▶ _TUGAS YANG DIKERJAKAN_
Kembalikan salinan persis dari teks tentang politik dan seni, seluruhnya mulai dari "Seni sebagai salah" sampai dengan "lama semakin heterogen.".

*** TEKS YANG DITAMPILKAN ***

Rabu, 30 Desember 2009

Antara Politik dan Seni


Seni sebagai salah satu disiplin ilmu yang mungkin bagi banyak orang dipandang sebagai ilmu non sains, merupakan sebuah salah satu sarana pelampiasan kemelut hati yang kosong bagi orang yang menggeluti dan mempelajarinya. Kebebasan mutlak sebagai modal awal untuk meraih dan merambah kedunia seni dan kemuakan akan alur cerita hidup yang selama ini cenderung statis, adalah ciri khas dari seni. Tanpa adanya aturan yang pasti, tetapi didukung dengan landasan teori yang membalutnya dalam dunia akademisi, seni semakin lama semakin bebas tanpa batas melenggang mengeluarkan kreatifitas sebagai tolak ukurnya. Karya yang biasa dikumandangkan sebagai sebuah masterpiece mencirikan sebuah karakter tersendiri bagi keragaman pelaku – pelaku seni yang semakin lama semakin heterogen.

*** DATA YANG DISEDIAKAN ***

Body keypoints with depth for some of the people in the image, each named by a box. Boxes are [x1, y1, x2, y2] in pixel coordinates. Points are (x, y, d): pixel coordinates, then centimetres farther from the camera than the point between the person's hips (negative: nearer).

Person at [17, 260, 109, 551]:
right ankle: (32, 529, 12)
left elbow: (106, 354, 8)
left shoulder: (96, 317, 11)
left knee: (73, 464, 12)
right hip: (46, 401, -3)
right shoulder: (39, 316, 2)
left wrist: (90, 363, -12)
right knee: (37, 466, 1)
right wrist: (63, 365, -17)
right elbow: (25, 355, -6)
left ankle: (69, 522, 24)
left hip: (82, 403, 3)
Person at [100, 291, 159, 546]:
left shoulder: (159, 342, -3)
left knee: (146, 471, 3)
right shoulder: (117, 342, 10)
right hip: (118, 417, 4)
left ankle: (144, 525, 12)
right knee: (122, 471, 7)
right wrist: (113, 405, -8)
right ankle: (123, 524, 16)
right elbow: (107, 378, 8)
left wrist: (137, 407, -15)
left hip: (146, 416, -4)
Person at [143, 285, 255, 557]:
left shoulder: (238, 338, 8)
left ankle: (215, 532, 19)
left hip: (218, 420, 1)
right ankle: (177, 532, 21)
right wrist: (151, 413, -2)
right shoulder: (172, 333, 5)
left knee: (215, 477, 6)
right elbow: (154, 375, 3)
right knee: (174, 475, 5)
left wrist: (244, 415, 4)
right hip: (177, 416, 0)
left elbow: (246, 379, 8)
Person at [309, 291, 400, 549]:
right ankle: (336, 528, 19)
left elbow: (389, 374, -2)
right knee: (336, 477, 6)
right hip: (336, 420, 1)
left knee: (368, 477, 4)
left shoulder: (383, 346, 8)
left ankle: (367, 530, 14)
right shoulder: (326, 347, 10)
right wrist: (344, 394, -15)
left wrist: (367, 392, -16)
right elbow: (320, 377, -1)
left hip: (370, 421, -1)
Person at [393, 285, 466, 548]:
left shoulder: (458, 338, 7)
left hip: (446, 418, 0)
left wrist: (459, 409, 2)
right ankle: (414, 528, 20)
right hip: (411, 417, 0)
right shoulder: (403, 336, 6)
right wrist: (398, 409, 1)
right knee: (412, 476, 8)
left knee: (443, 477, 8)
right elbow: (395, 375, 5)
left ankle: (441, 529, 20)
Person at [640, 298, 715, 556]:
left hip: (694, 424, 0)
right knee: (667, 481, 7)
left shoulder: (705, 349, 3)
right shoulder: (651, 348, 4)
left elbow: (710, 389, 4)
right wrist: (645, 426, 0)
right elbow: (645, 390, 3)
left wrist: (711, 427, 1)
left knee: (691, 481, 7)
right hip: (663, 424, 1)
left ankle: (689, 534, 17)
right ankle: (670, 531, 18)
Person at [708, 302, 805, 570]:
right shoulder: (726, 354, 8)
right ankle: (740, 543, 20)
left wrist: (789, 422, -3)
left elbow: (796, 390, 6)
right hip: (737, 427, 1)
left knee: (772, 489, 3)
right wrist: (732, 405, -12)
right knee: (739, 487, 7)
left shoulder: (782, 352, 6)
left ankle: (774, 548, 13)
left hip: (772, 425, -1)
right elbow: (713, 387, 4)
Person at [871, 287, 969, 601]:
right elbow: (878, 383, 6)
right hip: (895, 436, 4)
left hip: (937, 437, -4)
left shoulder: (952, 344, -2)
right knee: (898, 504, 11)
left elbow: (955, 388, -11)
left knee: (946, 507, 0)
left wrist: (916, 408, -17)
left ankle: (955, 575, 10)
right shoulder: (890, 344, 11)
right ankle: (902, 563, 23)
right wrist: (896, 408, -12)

***

▶ _HASIL LATIHAN_
Seni sebagai salah satu disiplin ilmu yang mungkin bagi banyak orang dipandang sebagai ilmu non sains, merupakan sebuah salah satu sarana pelampiasan kemelut hati yang kosong bagi orang yang menggeluti dan mempelajarinya. Kebebasan mutlak sebagai modal awal untuk meraih dan merambah kedunia seni dan kemuakan akan alur cerita hidup yang selama ini cenderung statis, adalah ciri khas dari seni. Tanpa adanya aturan yang pasti, tetapi didukung dengan landasan teori yang membalutnya dalam dunia akademisi, seni semakin lama semakin bebas tanpa batas melenggang mengeluarkan kreatifitas sebagai tolak ukurnya. Karya yang biasa dikumandangkan sebagai sebuah masterpiece mencirikan sebuah karakter tersendiri bagi keragaman pelaku – pelaku seni yang semakin lama semakin heterogen.